▶ _Assignment_: Could you copy every entry exactly, dropping the pictures?

(Beginning of Input records)

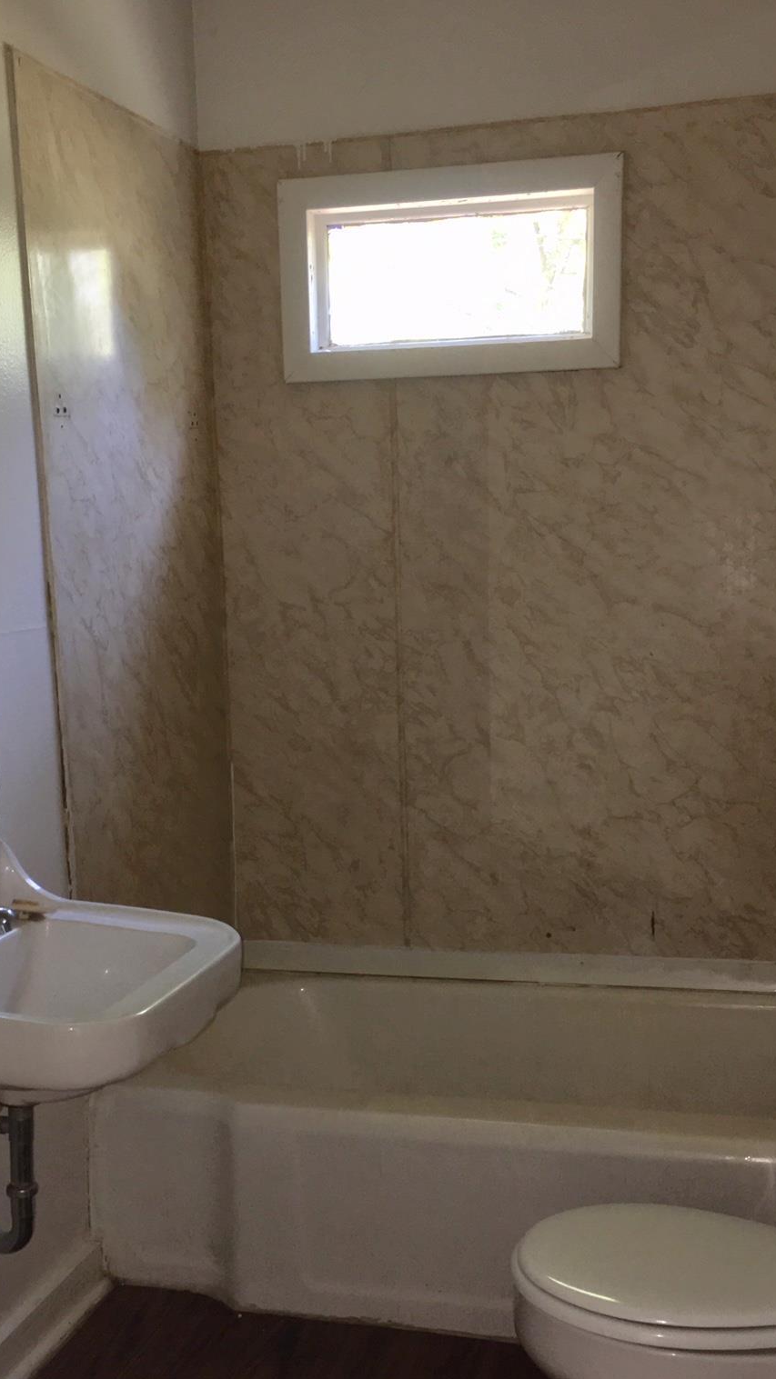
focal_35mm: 42
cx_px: 398
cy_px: 887
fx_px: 1537
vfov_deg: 47.8
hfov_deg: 28.3
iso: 32
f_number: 2.2
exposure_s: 1/24
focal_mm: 4.15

(End of Input records)

▶ _Expected answer_:
focal_35mm: 42
cx_px: 398
cy_px: 887
fx_px: 1537
vfov_deg: 47.8
hfov_deg: 28.3
iso: 32
f_number: 2.2
exposure_s: 1/24
focal_mm: 4.15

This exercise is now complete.